» **Information supplied**
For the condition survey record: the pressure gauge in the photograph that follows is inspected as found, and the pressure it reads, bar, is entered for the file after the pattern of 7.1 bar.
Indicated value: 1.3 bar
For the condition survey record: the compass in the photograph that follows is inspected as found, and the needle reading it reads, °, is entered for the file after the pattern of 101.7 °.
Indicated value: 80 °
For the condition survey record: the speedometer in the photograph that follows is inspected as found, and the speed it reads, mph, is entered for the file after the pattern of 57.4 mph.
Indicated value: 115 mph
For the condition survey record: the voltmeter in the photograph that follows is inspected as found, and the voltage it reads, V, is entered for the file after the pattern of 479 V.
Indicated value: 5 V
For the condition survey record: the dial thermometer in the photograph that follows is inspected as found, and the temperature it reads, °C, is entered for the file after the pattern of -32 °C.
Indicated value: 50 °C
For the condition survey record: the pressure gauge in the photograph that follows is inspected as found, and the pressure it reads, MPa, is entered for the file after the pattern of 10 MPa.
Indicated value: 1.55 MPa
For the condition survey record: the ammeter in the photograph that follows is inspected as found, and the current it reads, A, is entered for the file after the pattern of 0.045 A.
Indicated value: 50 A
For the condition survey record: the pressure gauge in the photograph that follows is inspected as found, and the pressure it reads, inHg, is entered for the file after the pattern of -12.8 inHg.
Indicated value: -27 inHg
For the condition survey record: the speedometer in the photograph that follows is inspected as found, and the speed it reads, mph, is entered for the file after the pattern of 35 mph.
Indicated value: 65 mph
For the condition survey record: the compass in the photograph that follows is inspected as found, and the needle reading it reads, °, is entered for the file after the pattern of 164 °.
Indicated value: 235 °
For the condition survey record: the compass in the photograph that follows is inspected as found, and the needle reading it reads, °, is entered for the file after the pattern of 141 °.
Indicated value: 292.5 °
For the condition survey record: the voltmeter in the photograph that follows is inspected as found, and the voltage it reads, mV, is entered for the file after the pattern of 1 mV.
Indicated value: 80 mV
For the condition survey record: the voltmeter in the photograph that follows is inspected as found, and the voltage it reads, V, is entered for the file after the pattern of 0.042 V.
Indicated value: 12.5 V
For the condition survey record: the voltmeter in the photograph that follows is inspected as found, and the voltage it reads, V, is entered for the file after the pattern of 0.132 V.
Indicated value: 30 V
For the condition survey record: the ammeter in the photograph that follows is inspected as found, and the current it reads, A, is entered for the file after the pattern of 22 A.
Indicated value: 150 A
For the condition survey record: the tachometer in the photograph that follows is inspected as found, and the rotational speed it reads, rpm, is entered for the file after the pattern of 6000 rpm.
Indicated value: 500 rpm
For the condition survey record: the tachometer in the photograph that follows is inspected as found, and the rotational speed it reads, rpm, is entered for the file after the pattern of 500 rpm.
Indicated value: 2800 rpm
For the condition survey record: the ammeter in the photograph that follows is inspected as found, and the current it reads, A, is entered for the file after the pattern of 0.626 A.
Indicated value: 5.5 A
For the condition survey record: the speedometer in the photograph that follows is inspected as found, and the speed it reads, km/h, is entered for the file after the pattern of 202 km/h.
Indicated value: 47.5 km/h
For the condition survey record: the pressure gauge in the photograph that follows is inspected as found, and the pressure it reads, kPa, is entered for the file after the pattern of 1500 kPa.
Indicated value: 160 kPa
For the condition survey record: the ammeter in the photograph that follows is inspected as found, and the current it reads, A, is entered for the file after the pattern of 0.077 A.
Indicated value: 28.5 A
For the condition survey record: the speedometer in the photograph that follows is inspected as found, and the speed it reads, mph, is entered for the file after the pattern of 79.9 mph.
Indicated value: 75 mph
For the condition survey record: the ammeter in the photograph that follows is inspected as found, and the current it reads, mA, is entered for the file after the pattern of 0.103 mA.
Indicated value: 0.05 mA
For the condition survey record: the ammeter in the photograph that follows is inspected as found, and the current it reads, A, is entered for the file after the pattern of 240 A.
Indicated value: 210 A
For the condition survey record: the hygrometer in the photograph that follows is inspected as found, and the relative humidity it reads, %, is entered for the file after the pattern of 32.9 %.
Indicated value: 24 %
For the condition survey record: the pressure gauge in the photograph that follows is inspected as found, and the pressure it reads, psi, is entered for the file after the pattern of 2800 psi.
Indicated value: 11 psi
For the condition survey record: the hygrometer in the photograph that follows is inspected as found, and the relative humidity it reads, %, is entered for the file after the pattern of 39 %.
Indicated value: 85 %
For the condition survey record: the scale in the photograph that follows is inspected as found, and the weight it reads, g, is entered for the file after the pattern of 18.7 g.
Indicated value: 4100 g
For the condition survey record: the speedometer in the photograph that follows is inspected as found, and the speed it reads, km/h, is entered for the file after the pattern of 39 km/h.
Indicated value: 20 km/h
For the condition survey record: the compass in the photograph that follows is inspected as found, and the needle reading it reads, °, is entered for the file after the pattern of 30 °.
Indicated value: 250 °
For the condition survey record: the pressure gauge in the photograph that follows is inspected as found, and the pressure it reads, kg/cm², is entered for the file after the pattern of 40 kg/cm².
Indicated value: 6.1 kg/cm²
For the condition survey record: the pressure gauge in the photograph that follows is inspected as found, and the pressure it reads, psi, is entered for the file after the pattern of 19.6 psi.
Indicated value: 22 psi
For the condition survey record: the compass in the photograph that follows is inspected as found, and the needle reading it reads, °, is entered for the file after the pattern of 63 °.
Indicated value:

» **Activity**
Copy all of the records above word for word, without changing anything.

» **Answer to this problem**
For the condition survey record: the pressure gauge in the photograph that follows is inspected as found, and the pressure it reads, bar, is entered for the file after the pattern of 7.1 bar.
Indicated value: 1.3 bar
For the condition survey record: the compass in the photograph that follows is inspected as found, and the needle reading it reads, °, is entered for the file after the pattern of 101.7 °.
Indicated value: 80 °
For the condition survey record: the speedometer in the photograph that follows is inspected as found, and the speed it reads, mph, is entered for the file after the pattern of 57.4 mph.
Indicated value: 115 mph
For the condition survey record: the voltmeter in the photograph that follows is inspected as found, and the voltage it reads, V, is entered for the file after the pattern of 479 V.
Indicated value: 5 V
For the condition survey record: the dial thermometer in the photograph that follows is inspected as found, and the temperature it reads, °C, is entered for the file after the pattern of -32 °C.
Indicated value: 50 °C
For the condition survey record: the pressure gauge in the photograph that follows is inspected as found, and the pressure it reads, MPa, is entered for the file after the pattern of 10 MPa.
Indicated value: 1.55 MPa
For the condition survey record: the ammeter in the photograph that follows is inspected as found, and the current it reads, A, is entered for the file after the pattern of 0.045 A.
Indicated value: 50 A
For the condition survey record: the pressure gauge in the photograph that follows is inspected as found, and the pressure it reads, inHg, is entered for the file after the pattern of -12.8 inHg.
Indicated value: -27 inHg
For the condition survey record: the speedometer in the photograph that follows is inspected as found, and the speed it reads, mph, is entered for the file after the pattern of 35 mph.
Indicated value: 65 mph
For the condition survey record: the compass in the photograph that follows is inspected as found, and the needle reading it reads, °, is entered for the file after the pattern of 164 °.
Indicated value: 235 °
For the condition survey record: the compass in the photograph that follows is inspected as found, and the needle reading it reads, °, is entered for the file after the pattern of 141 °.
Indicated value: 292.5 °
For the condition survey record: the voltmeter in the photograph that follows is inspected as found, and the voltage it reads, mV, is entered for the file after the pattern of 1 mV.
Indicated value: 80 mV
For the condition survey record: the voltmeter in the photograph that follows is inspected as found, and the voltage it reads, V, is entered for the file after the pattern of 0.042 V.
Indicated value: 12.5 V
For the condition survey record: the voltmeter in the photograph that follows is inspected as found, and the voltage it reads, V, is entered for the file after the pattern of 0.132 V.
Indicated value: 30 V
For the condition survey record: the ammeter in the photograph that follows is inspected as found, and the current it reads, A, is entered for the file after the pattern of 22 A.
Indicated value: 150 A
For the condition survey record: the tachometer in the photograph that follows is inspected as found, and the rotational speed it reads, rpm, is entered for the file after the pattern of 6000 rpm.
Indicated value: 500 rpm
For the condition survey record: the tachometer in the photograph that follows is inspected as found, and the rotational speed it reads, rpm, is entered for the file after the pattern of 500 rpm.
Indicated value: 2800 rpm
For the condition survey record: the ammeter in the photograph that follows is inspected as found, and the current it reads, A, is entered for the file after the pattern of 0.626 A.
Indicated value: 5.5 A
For the condition survey record: the speedometer in the photograph that follows is inspected as found, and the speed it reads, km/h, is entered for the file after the pattern of 202 km/h.
Indicated value: 47.5 km/h
For the condition survey record: the pressure gauge in the photograph that follows is inspected as found, and the pressure it reads, kPa, is entered for the file after the pattern of 1500 kPa.
Indicated value: 160 kPa
For the condition survey record: the ammeter in the photograph that follows is inspected as found, and the current it reads, A, is entered for the file after the pattern of 0.077 A.
Indicated value: 28.5 A
For the condition survey record: the speedometer in the photograph that follows is inspected as found, and the speed it reads, mph, is entered for the file after the pattern of 79.9 mph.
Indicated value: 75 mph
For the condition survey record: the ammeter in the photograph that follows is inspected as found, and the current it reads, mA, is entered for the file after the pattern of 0.103 mA.
Indicated value: 0.05 mA
For the condition survey record: the ammeter in the photograph that follows is inspected as found, and the current it reads, A, is entered for the file after the pattern of 240 A.
Indicated value: 210 A
For the condition survey record: the hygrometer in the photograph that follows is inspected as found, and the relative humidity it reads, %, is entered for the file after the pattern of 32.9 %.
Indicated value: 24 %
For the condition survey record: the pressure gauge in the photograph that follows is inspected as found, and the pressure it reads, psi, is entered for the file after the pattern of 2800 psi.
Indicated value: 11 psi
For the condition survey record: the hygrometer in the photograph that follows is inspected as found, and the relative humidity it reads, %, is entered for the file after the pattern of 39 %.
Indicated value: 85 %
For the condition survey record: the scale in the photograph that follows is inspected as found, and the weight it reads, g, is entered for the file after the pattern of 18.7 g.
Indicated value: 4100 g
For the condition survey record: the speedometer in the photograph that follows is inspected as found, and the speed it reads, km/h, is entered for the file after the pattern of 39 km/h.
Indicated value: 20 km/h
For the condition survey record: the compass in the photograph that follows is inspected as found, and the needle reading it reads, °, is entered for the file after the pattern of 30 °.
Indicated value: 250 °
For the condition survey record: the pressure gauge in the photograph that follows is inspected as found, and the pressure it reads, kg/cm², is entered for the file after the pattern of 40 kg/cm².
Indicated value: 6.1 kg/cm²
For the condition survey record: the pressure gauge in the photograph that follows is inspected as found, and the pressure it reads, psi, is entered for the file after the pattern of 19.6 psi.
Indicated value: 22 psi
For the condition survey record: the compass in the photograph that follows is inspected as found, and the needle reading it reads, °, is entered for the file after the pattern of 63 °.
Indicated value:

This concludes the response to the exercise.